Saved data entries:
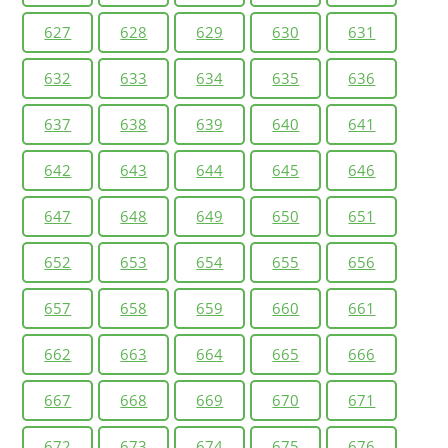
627
628
629
630
631
632
633
634
635
636
637
638
639
640
641
642
643
644
645
646
647
648
649
650
651
652
653
654
655
656
657
658
659
660
661
662
663
664
665
666
667
668
669
670
671
672
673
674
675
676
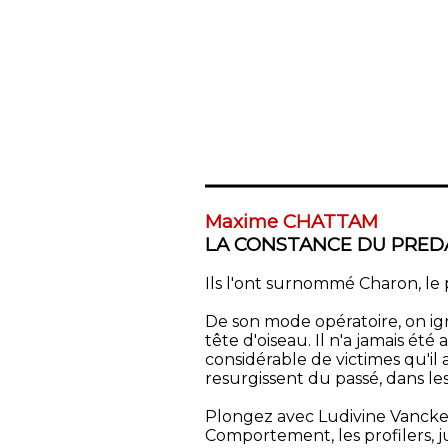
Maxime CHATTAM
LA CONSTANCE DU PRED
Ils l'ont surnommé Charon, le 
De son mode opératoire, on ign
tête d'oiseau. Il n'a jamais été
considérable de victimes qu'il a
resurgissent du passé, dans l
Plongez avec Ludivine Vancke
Comportement, les profilers, 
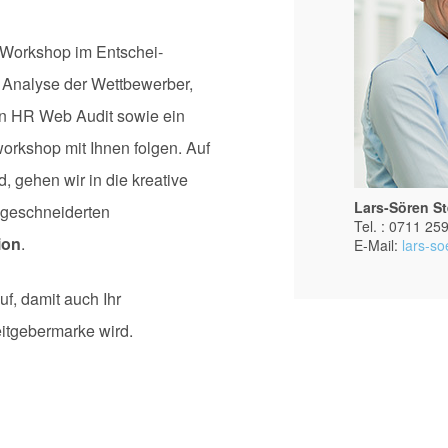
f-Workshop im Entschei­
Analyse der Wett­bewerber,
in HR Web Audit sowie ein
workshop mit Ihnen folgen. Auf
 gehen wir in die kreative
Lars-Sören St
ge­schneiderten
Tel. : 0711 25
ion
.
E-Mail:
lars-so
f, damit auch Ihr
itgebermarke wird.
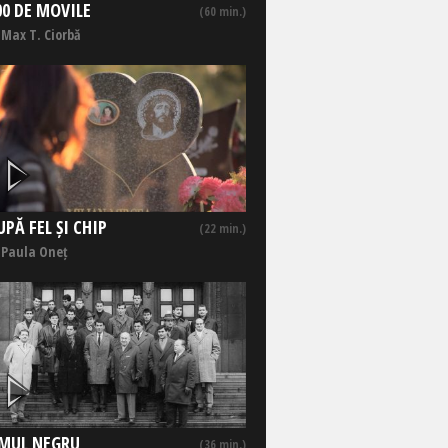
00 DE MOVILE
(60 min.)
 Max T. Ciorbă
UPĂ FEL ȘI CHIP
(22 min.)
 Paula Oneț
MUL NEGRU
(36 min.)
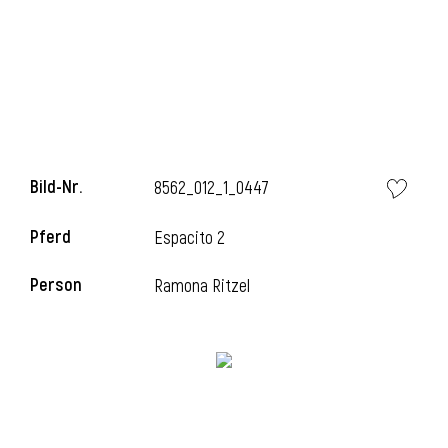
i
Bild-Nr.
8562_012_1_0447
i
Pferd
Espacito 2
l
Person
Ramona Ritzel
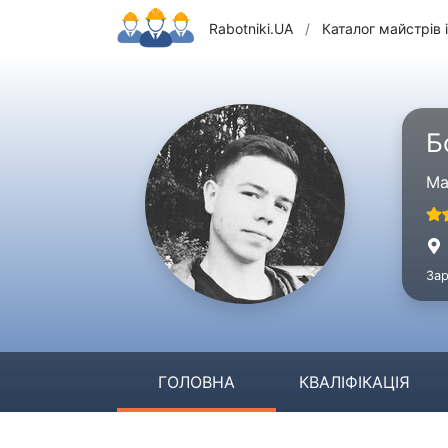
Rabotniki.UA
/
Каталог майстрів і
Б
Ма
Зар
ГОЛОВНА
КВАЛІФІКАЦІЯ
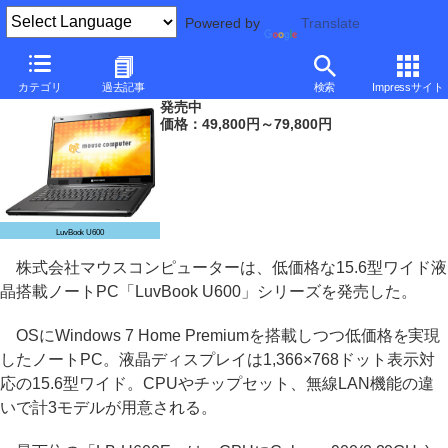
Powered by
Translate
マウス、49,800円からの15.6型ワイドノート
カテゴリ
過去記事
検索
Impressサイト
発売中
価格：49,800円～79,800円
LuvBook U600
株式会社マウスコンピューターは、低価格な15.6型ワイド液
晶搭載ノートPC「LuvBook U600」シリーズを発売した。
OSにWindows 7 Home Premiumを搭載しつつ低価格を実現
したノートPC。液晶ディスプレイは1,366×768ドット表示対
応の15.6型ワイド。CPUやチップセット、無線LAN機能の違
いで計3モデルが用意される。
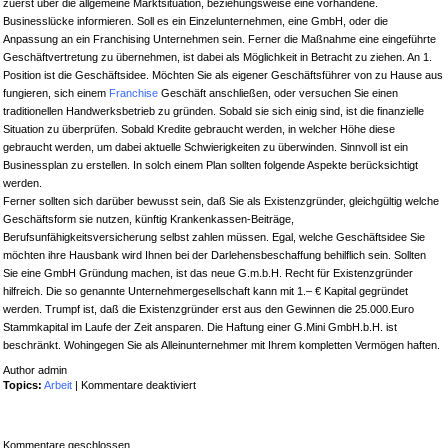
zuerst über die allgemeine Marktsituation, beziehungsweise eine vorhandene.
Businesslücke informieren. Soll es ein Einzelunternehmen, eine GmbH, oder die
Anpassung an ein Franchising Unternehmen sein. Ferner die Maßnahme eine eingeführte
Geschäftvertretung zu übernehmen, ist dabei als Möglichkeit in Betracht zu ziehen. An 1.
Position ist die Geschäftsidee. Möchten Sie als eigener Geschäftsführer von zu Hause aus
fungieren, sich einem
Franchise
Geschäft anschließen, oder versuchen Sie einen
traditionellen Handwerksbetrieb zu gründen. Sobald sie sich einig sind, ist die finanzielle
Situation zu überprüfen. Sobald Kredite gebraucht werden, in welcher Höhe diese
gebraucht werden, um dabei aktuelle Schwierigkeiten zu überwinden. Sinnvoll ist ein
Businessplan zu erstellen. In solch einem Plan sollten folgende Aspekte berücksichtigt
werden.
Ferner sollten sich darüber bewusst sein, daß Sie als Existenzgründer, gleichgültig welche
Geschäftsform sie nutzen, künftig Krankenkassen-Beiträge,
Berufsunfähigkeitsversicherung selbst zahlen müssen. Egal, welche Geschäftsidee Sie
möchten ihre Hausbank wird Ihnen bei der Darlehensbeschaffung behilflich sein. Sollten
Sie eine GmbH Gründung machen, ist das neue G.m.b.H. Recht für Existenzgründer
hilfreich. Die so genannte Unternehmergesellschaft kann mit 1.– € Kapital gegründet
werden. Trumpf ist, daß die Existenzgründer erst aus den Gewinnen die 25.000.Euro
Stammkapital im Laufe der Zeit ansparen. Die Haftung einer G.Mini GmbH.b.H. ist
beschränkt. Wohingegen Sie als Alleinunternehmer mit Ihrem kompletten Vermögen haften.
Author admin
für
Topics:
Arbeit
|
Kommentare deaktiviert
In
der
heutigen
Kommentare geschlossen.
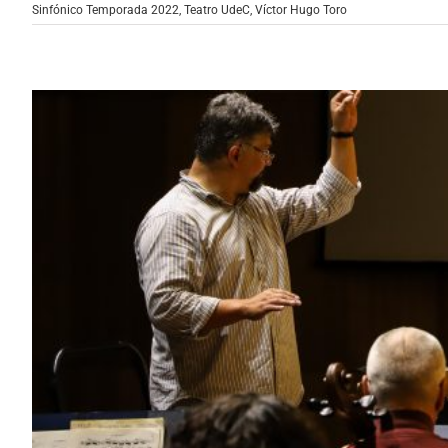
Sinfónico Temporada 2022
,
Teatro UdeC
,
Víctor Hugo Toro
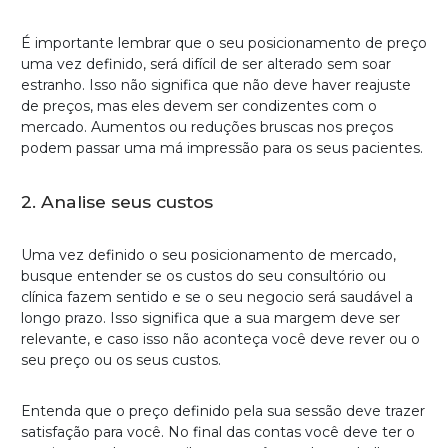
É importante lembrar que o seu posicionamento de preço
uma vez definido, será difícil de ser alterado sem soar
estranho. Isso não significa que não deve haver reajuste
de preços, mas eles devem ser condizentes com o
mercado. Aumentos ou reduções bruscas nos preços
podem passar uma má impressão para os seus pacientes.
2. Analise seus custos
Uma vez definido o seu posicionamento de mercado,
busque entender se os custos do seu consultório ou
clínica fazem sentido e se o seu negocio será saudável a
longo prazo. Isso significa que a sua margem deve ser
relevante, e caso isso não aconteça você deve rever ou o
seu preço ou os seus custos.
Entenda que o preço definido pela sua sessão deve trazer
satisfação para você. No final das contas você deve ter o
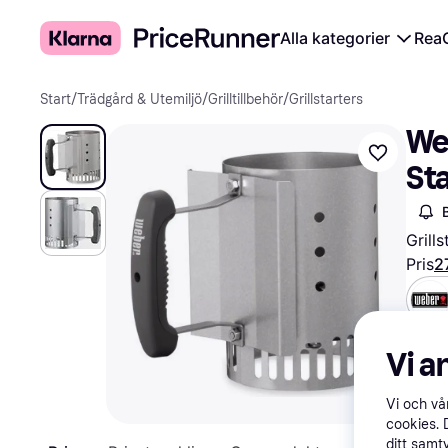
Alla kategorier
Rea
Start
/
Trädgård & Utemiljö
/
Grilltillbehör
/
Grillstarters
We
St
Grills
Pris
2
Prova
Vi a
Vi och v
cookies. 
ditt samt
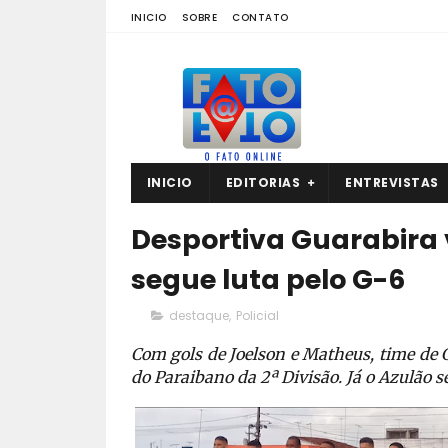
INICIO
SOBRE
CONTATO
INICIO
EDITORIAS
ENTREVISTAS
Desportiva Guarabira 
segue luta pelo G-6
destaque
,
Policial
Com gols de Joelson e Matheus, time de G
do Paraibano da 2ª Divisão. Já o Azulão 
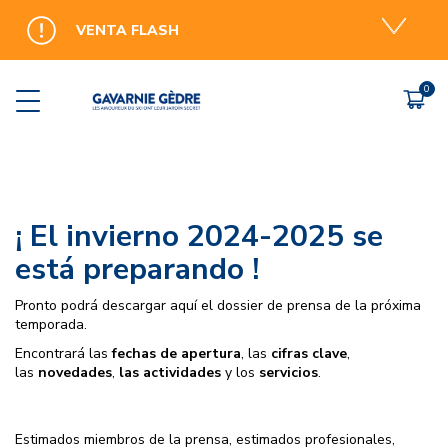
VENTA FLASH
INFORMACIÓN PRÁCTICA
ESTACIÓN
FORFAITS
ACTIVIDAD
Boletín de apertura de pistas
Precios bajos
Contact
Agenda y actividades
Área y mapa de pistas
Forfait de temporada
Acceso y transporte
Aventura a bordo de un
pisanieves
Espacio para principiantes
Ofertas y vales regalo
Seguro
3 in 1 experience
Actividades
Oferta para grupos
Área de prensa
¡ El invierno 2024-2025 se
Descensos en neumátic
trineos
Alquiler de esquís - tienda
Horarios y apertura
está preparando !
Raquetas y esquí de tra
Ice bar
¿ Dónde alojarse ?
Pronto podrá descargar aquí el dossier de prensa de la próxima
temporada.
la búsqueda del tesoro
Comida casera
Personas con movilidad reducida
Encontrará las
fechas de apertura
, las
cifras clave
,
Esquí de velocidad en Gavarnie
Puntos de venta
las
novedades
,
las
actividades
y los
servicios
.
La estación orientada hacia el
Offres d'emploi
futuro
Estimados miembros de la prensa, estimados profesionales,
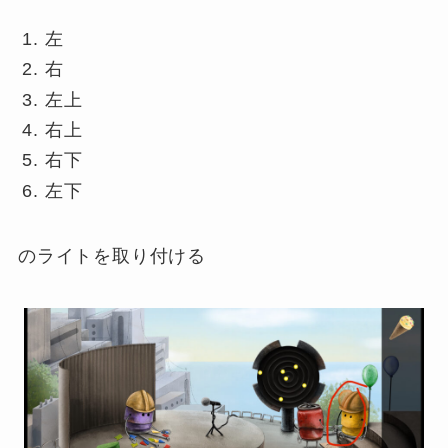
左
右
左上
右上
右下
左下
のライトを取り付ける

Work to be completed:
Reproduce the text read from each of the rows above word for word, leaving out the pictures.

Output for this exercise:
627
628
629
630
631
632
633
634
635
636
637
638
639
640
641
642
643
644
645
646
647
648
649
650
651
652
653
654
655
656
657
658
659
660
661
662
663
664
665
666
667
668
669
670
671
672
673
674
675
676
Maxime CHATTAM
LA CONSTANCE DU PRED
Ils l'ont surnommé Charon, le 
De son mode opératoire, on ign
tête d'oiseau. Il n'a jamais été
considérable de victimes qu'il a
resurgissent du passé, dans l
Plongez avec Ludivine Vancke
Comportement, les profilers, 
f-Workshop im Entschei­
Analyse der Wett­bewerber,
in HR Web Audit sowie ein
workshop mit Ihnen folgen. Auf
 gehen wir in die kreative
Lars-Sören St
ge­schneiderten
Tel. : 0711 25
ion
.
E-Mail:
lars-so
f, damit auch Ihr
itgebermarke wird.
00 DE MOVILE
(60 min.)
 Max T. Ciorbă
UPĂ FEL ȘI CHIP
(22 min.)
 Paula Oneț
MUL NEGRU
(36 min.)
i
Bild-Nr.
8562_012_1_0447
i
Pferd
Espacito 2
l
Person
Ramona Ritzel
Rabotniki.UA
/
Каталог майстрів і
Б
Ма
Зар
ГОЛОВНА
КВАЛІФІКАЦІЯ
Powered by
Translate
マウス、49,800円からの15.6型ワイドノート
カテゴリ
過去記事
検索
Impressサイト
発売中
価格：49,800円～79,800円
LuvBook U600
株式会社マウスコンピューターは、低価格な15.6型ワイド液
晶搭載ノートPC「LuvBook U600」シリーズを発売した。
OSにWindows 7 Home Premiumを搭載しつつ低価格を実現
したノートPC。液晶ディスプレイは1,366×768ドット表示対
応の15.6型ワイド。CPUやチップセット、無線LAN機能の違
いで計3モデルが用意される。
zuerst über die allgemeine Marktsituation, beziehungsweise eine vorhandene.
Businesslücke informieren. Soll es ein Einzelunternehmen, eine GmbH, oder die
Anpassung an ein Franchising Unternehmen sein. Ferner die Maßnahme eine eingeführte
Geschäftvertretung zu übernehmen, ist dabei als Möglichkeit in Betracht zu ziehen. An 1.
Position ist die Geschäftsidee. Möchten Sie als eigener Geschäftsführer von zu Hause aus
fungieren, sich einem
Franchise
Geschäft anschließen, oder versuchen Sie einen
traditionellen Handwerksbetrieb zu gründen. Sobald sie sich einig sind, ist die finanzielle
Situation zu überprüfen. Sobald Kredite gebraucht werden, in welcher Höhe diese
gebraucht werden, um dabei aktuelle Schwierigkeiten zu überwinden. Sinnvoll ist ein
Businessplan zu erstellen. In solch einem Plan sollten folgende Aspekte berücksichtigt
werden.
Ferner sollten sich darüber bewusst sein, daß Sie als Existenzgründer, gleichgültig welche
Geschäftsform sie nutzen, künftig Krankenkassen-Beiträge,
Berufsunfähigkeitsversicherung selbst zahlen müssen. Egal, welche Geschäftsidee Sie
möchten ihre Hausbank wird Ihnen bei der Darlehensbeschaffung behilflich sein. Sollten
Sie eine GmbH Gründung machen, ist das neue G.m.b.H. Recht für Existenzgründer
hilfreich. Die so genannte Unternehmergesellschaft kann mit 1.– € Kapital gegründet
werden. Trumpf ist, daß die Existenzgründer erst aus den Gewinnen die 25.000.Euro
Stammkapital im Laufe der Zeit ansparen. Die Haftung einer G.Mini GmbH.b.H. ist
beschränkt. Wohingegen Sie als Alleinunternehmer mit Ihrem kompletten Vermögen haften.
Author admin
für
Topics:
Arbeit
|
Kommentare deaktiviert
In
der
heutigen
Kommentare geschlossen.
Sinfónico Temporada 2022
,
Teatro UdeC
,
Víctor Hugo Toro
É importante lembrar que o seu posicionamento de preço
uma vez definido, será difícil de ser alterado sem soar
estranho. Isso não significa que não deve haver reajuste
de preços, mas eles devem ser condizentes com o
mercado. Aumentos ou reduções bruscas nos preços
podem passar uma má impressão para os seus pacientes.
2. Analise seus custos
Uma vez definido o seu posicionamento de mercado,
busque entender se os custos do seu consultório ou
clínica fazem sentido e se o seu negocio será saudável a
longo prazo. Isso significa que a sua margem deve ser
relevante, e caso isso não aconteça você deve rever ou o
seu preço ou os seus custos.
Entenda que o preço definido pela sua sessão deve trazer
satisfação para você. No final das contas você deve ter o
Alla kategorier
Rea
Start
/
Trädgård & Utemiljö
/
Grilltillbehör
/
Grillstarters
We
St
Grills
Pris
2
Prova
Vi a
Vi och v
cookies. 
ditt samt
INICIO
SOBRE
CONTATO
INICIO
EDITORIAS
ENTREVISTAS
Desportiva Guarabira 
segue luta pelo G-6
destaque
,
Policial
Com gols de Joelson e Matheus, time de G
do Paraibano da 2ª Divisão. Já o Azulão 
VENTA FLASH
INFORMACIÓN PRÁCTICA
ESTACIÓN
FORFAITS
ACTIVIDAD
Boletín de apertura de pistas
Precios bajos
Contact
Agenda y actividades
Área y mapa de pistas
Forfait de temporada
Acceso y transporte
Aventura a bordo de un
pisanieves
Espacio para principiantes
Ofertas y vales regalo
Seguro
3 in 1 experience
Actividades
Oferta para grupos
Área de prensa
¡ El invierno 2024-2025 se
Descensos en neumátic
trineos
Alquiler de esquís - tienda
Horarios y apertura
está preparando !
Raquetas y esquí de tra
Ice bar
¿ Dónde alojarse ?
Pronto podrá descargar aquí el dossier de prensa de la próxima
temporada.
la búsqueda del tesoro
Comida casera
Personas con movilidad reducida
Encontrará las
fechas de apertura
, las
cifras clave
,
Esquí de velocidad en Gavarnie
Puntos de venta
las
novedades
,
las
actividades
y los
servicios
.
La estación orientada hacia el
Offres d'emploi
futuro
Estimados miembros de la prensa, estimados profesionales,
左
右
左上
右上
右下
左下
のライトを取り付ける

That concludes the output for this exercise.